Лют-Василиус на мгновение задумался. Видно было, что он колеблется: стоит ли впускать чужестранца, да еще в присутствии болтливого грека, в свою жизнь?
– Я тебе меч вручил, – напомнил командир. – Ты теперь не простой гребец, но состоишь в моем личном отряде. А про своих солдат я должен знать все.
– Будь по-твоему, – решился Лют-Василиус. – Коль ты считаешь нужным, я расскажу тебе о своих злоключениях: от рождения на далеком озере Нобель до сегодняшнего утра.
Злоключения, как несколько опрометчиво охарактеризовал Лют-Василиус свою биографию, были воистину любопытными.
Родился Лют на острове, на озере со странным названием Нобель.
– Клянусь, трибун, никто до сих пор не знает-ведает, откуда пошло это давнее прозвище нашего края.
– Чего тут не знать? – как всегда без разрешения встрял бывший лицедей. – Название кельтское, старинное.
– Кельты – суть галлы, – кивнул в знак согласия Константин Германик. – Народ буйный и очень кровожадный.
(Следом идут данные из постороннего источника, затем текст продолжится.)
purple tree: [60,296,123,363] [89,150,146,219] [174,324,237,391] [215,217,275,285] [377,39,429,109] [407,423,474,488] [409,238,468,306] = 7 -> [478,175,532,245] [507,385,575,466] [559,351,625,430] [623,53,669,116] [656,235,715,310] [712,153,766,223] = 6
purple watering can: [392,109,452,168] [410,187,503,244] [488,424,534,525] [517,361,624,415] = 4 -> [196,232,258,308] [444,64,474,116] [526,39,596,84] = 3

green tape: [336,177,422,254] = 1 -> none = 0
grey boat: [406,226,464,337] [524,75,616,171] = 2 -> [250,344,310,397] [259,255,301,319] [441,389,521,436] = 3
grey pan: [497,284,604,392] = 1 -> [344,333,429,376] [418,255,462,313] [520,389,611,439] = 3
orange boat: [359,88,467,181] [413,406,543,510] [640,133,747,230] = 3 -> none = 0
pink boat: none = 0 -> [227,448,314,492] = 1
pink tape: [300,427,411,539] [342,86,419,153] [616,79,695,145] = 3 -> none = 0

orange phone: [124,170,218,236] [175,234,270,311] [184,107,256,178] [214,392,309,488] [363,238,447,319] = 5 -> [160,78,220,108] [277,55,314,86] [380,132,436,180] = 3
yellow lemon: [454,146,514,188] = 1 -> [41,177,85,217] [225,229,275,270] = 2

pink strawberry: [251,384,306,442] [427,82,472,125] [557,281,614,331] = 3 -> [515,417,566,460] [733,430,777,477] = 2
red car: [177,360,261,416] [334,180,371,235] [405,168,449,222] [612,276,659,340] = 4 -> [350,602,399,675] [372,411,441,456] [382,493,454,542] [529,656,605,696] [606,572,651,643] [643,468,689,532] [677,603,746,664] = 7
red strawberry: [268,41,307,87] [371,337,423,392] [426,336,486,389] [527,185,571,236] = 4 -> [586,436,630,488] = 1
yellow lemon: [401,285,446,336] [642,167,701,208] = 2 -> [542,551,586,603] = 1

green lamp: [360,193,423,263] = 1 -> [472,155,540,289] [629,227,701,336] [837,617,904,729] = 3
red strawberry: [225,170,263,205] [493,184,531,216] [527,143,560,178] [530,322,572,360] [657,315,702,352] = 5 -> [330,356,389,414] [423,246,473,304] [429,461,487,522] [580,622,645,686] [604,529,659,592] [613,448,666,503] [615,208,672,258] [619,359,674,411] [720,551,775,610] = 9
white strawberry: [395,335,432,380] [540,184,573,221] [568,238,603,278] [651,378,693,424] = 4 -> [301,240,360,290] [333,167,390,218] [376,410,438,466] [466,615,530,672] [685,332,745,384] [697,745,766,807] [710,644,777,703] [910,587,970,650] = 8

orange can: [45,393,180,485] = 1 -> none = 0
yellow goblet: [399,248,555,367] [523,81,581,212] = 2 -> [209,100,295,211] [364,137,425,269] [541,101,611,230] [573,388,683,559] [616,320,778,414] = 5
Причинили массу неудобств Империи. С ними только блестящий Юлий Цезарь справился, да и то с трудом.
– Возможно, – согласился Лют-Василиус. – Уже позже, в Константинополе, когда меня продали в рабство, милосердный хозяин рассказывал о галлах, но я, честное слово, не думаю, что мой род имеет с ними связь. Нет, тут другое. Наш народ, а он, по слухам, очень велик числом и землями, поклоняется волку.
– А почему не крокодилу? – снова встрял Эллий Аттик.
Лют-Василиус, бросив злой взгляд на ехидного грека, обратился к трибуну:
– Если этот грамотей будет меня перебивать, мы до утра не закончим.
– Заткнись, – ласково посоветовал тот греку. – Ты в этой драме зритель, не актер. Уймись.
Аттик, сообразив, что действительно не стоит изображать из себя всезнайку, с сожалением кивнул.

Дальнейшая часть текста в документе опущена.